• _DATA FOR THIS EXERCISE_
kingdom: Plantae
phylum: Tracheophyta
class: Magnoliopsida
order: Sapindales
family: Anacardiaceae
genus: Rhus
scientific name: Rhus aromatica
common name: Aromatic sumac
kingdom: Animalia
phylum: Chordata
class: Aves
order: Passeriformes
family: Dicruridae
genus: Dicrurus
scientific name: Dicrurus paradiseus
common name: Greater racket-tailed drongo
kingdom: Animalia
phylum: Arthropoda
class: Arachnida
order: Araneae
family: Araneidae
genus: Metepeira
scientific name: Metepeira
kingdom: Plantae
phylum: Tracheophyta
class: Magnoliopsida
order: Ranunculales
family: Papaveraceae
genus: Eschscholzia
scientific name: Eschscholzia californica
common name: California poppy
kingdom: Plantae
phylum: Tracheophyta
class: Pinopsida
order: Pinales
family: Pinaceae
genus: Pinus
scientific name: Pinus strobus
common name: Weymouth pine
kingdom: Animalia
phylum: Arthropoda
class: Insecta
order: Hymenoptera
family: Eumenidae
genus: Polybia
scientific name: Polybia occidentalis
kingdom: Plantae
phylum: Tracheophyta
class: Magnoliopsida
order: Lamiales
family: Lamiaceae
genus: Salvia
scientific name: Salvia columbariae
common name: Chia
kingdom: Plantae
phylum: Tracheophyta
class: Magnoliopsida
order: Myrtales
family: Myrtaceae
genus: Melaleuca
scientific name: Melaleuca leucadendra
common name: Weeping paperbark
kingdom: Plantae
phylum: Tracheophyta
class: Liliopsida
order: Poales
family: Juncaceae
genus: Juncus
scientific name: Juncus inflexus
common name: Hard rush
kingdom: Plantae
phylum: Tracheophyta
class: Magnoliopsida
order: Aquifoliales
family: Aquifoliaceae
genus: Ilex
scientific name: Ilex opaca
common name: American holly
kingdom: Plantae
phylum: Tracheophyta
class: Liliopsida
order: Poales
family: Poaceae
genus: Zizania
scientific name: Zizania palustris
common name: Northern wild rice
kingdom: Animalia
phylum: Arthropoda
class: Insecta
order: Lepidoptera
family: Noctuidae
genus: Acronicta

• _WHAT YOU ARE ASKED TO DO_
Rewrite all of the material above, putting "vernacular name" in place of every "common name" and leaving everything else as it is.

• _WORKED SOLUTION_
kingdom: Plantae
phylum: Tracheophyta
class: Magnoliopsida
order: Sapindales
family: Anacardiaceae
genus: Rhus
scientific name: Rhus aromatica
vernacular name: Aromatic sumac
kingdom: Animalia
phylum: Chordata
class: Aves
order: Passeriformes
family: Dicruridae
genus: Dicrurus
scientific name: Dicrurus paradiseus
vernacular name: Greater racket-tailed drongo
kingdom: Animalia
phylum: Arthropoda
class: Arachnida
order: Araneae
family: Araneidae
genus: Metepeira
scientific name: Metepeira
kingdom: Plantae
phylum: Tracheophyta
class: Magnoliopsida
order: Ranunculales
family: Papaveraceae
genus: Eschscholzia
scientific name: Eschscholzia californica
vernacular name: California poppy
kingdom: Plantae
phylum: Tracheophyta
class: Pinopsida
order: Pinales
family: Pinaceae
genus: Pinus
scientific name: Pinus strobus
vernacular name: Weymouth pine
kingdom: Animalia
phylum: Arthropoda
class: Insecta
order: Hymenoptera
family: Eumenidae
genus: Polybia
scientific name: Polybia occidentalis
kingdom: Plantae
phylum: Tracheophyta
class: Magnoliopsida
order: Lamiales
family: Lamiaceae
genus: Salvia
scientific name: Salvia columbariae
vernacular name: Chia
kingdom: Plantae
phylum: Tracheophyta
class: Magnoliopsida
order: Myrtales
family: Myrtaceae
genus: Melaleuca
scientific name: Melaleuca leucadendra
vernacular name: Weeping paperbark
kingdom: Plantae
phylum: Tracheophyta
class: Liliopsida
order: Poales
family: Juncaceae
genus: Juncus
scientific name: Juncus inflexus
vernacular name: Hard rush
kingdom: Plantae
phylum: Tracheophyta
class: Magnoliopsida
order: Aquifoliales
family: Aquifoliaceae
genus: Ilex
scientific name: Ilex opaca
vernacular name: American holly
kingdom: Plantae
phylum: Tracheophyta
class: Liliopsida
order: Poales
family: Poaceae
genus: Zizania
scientific name: Zizania palustris
vernacular name: Northern wild rice
kingdom: Animalia
phylum: Arthropoda
class: Insecta
order: Lepidoptera
family: Noctuidae
genus: Acronicta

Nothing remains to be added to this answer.